Questions on the material:
- A) Answer these questions from the text on immigration claims, marking each answer (i), (ii) or (iii) like its question.
(i) How many jobs do employers claim to be unable to fill?
(ii) According to the empirical data, how does immigrants' propensity to crime compare with that of the native born?
(iii) By how much is Medicare underfunded?
- B) Print a passage from the text on immigration claims word for word. Begin at the words "Another claim is that letting" and stop after the words "the native-born population.".

Text segment:
######

How about their claim that immigrants take jobs from U.S. citizens?  There appears little evidence to back up such a claim.  Unemployment is at record lows and employers claim to be unable to fill 6.2 million jobs.  Granted, though, I think the boom is one created by the Federal Reserve and is unsustainable, immigrants clearly are not negatively impacting current job creation.

 

Another claim is that immigrants are mainly criminals.  There is little if any evidence that immigrants have a greater propensity to crime than the native born, in fact the empirical data say it is less.  See here for a more detailed treatment.  In case any think I cherry-picked a pro-immigrant study lets looks at the “fair and balanced” take on this issue.

 

Another claim is that letting immigrants in will take the welfare system under because immigrants are “net takers” from the system.  Guess what?  Almost everyone is a net taker from the system.  That’s why entitlement programs are careening toward insolvency and the U.S. is bankrupt, fiscally and morally.  Social Security is underfunded by $24.9 Trillion and Medicare is underfunded by $27.6 Trillion.  There is little that immigrants could do to welfare insolvency that the native born have not already done.  In fact, since many immigrants are illegal they have been paying into the system with fake Social Security numbers, which means they will not get any benefits.  So, this means that they have been subsidizing the native-born population.

######

Exercise data:
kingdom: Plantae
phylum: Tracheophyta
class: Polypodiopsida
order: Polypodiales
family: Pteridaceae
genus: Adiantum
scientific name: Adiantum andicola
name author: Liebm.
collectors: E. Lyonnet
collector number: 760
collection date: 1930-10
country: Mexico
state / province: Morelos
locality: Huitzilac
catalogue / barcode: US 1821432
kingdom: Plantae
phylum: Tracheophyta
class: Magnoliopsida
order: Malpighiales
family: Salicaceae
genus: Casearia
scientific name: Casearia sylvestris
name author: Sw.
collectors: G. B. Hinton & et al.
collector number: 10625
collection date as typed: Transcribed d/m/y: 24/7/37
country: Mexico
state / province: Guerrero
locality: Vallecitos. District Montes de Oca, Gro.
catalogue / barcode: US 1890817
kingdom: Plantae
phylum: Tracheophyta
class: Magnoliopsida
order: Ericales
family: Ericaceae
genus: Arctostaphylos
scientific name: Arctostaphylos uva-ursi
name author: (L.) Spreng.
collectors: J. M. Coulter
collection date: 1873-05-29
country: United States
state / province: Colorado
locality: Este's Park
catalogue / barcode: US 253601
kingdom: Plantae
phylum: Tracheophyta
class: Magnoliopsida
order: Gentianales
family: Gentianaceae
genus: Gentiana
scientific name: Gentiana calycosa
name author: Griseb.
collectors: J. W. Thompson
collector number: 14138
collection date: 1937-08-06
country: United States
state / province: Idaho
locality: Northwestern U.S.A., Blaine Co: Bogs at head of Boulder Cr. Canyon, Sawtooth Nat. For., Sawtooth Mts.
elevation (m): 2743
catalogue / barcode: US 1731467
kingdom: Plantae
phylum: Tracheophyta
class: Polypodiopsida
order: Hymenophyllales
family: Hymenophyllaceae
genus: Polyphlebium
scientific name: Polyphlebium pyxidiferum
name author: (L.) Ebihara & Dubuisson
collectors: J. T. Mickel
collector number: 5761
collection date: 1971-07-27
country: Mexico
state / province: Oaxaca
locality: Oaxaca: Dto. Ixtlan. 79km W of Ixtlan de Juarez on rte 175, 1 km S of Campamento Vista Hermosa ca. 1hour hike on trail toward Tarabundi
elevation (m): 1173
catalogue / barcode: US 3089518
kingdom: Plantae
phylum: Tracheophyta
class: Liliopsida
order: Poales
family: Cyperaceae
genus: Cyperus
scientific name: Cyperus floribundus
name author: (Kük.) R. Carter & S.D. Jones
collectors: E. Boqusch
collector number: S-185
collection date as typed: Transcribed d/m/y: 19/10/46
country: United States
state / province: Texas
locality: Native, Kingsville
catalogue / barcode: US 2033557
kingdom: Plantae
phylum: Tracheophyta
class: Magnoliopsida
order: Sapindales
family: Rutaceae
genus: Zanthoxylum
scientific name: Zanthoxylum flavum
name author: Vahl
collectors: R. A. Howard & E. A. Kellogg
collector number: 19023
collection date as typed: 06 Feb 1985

######

Written responses:
- A)
(i) 6.2 million jobs.
(ii) It is less than that of the native born.
(iii) $27.6 Trillion.

- B)
Another claim is that letting immigrants in will take the welfare system under because immigrants are “net takers” from the system.  Guess what?  Almost everyone is a net taker from the system.  That’s why entitlement programs are careening toward insolvency and the U.S. is bankrupt, fiscally and morally.  Social Security is underfunded by $24.9 Trillion and Medicare is underfunded by $27.6 Trillion.  There is little that immigrants could do to welfare insolvency that the native born have not already done.  In fact, since many immigrants are illegal they have been paying into the system with fake Social Security numbers, which means they will not get any benefits.  So, this means that they have been subsidizing the native-born population.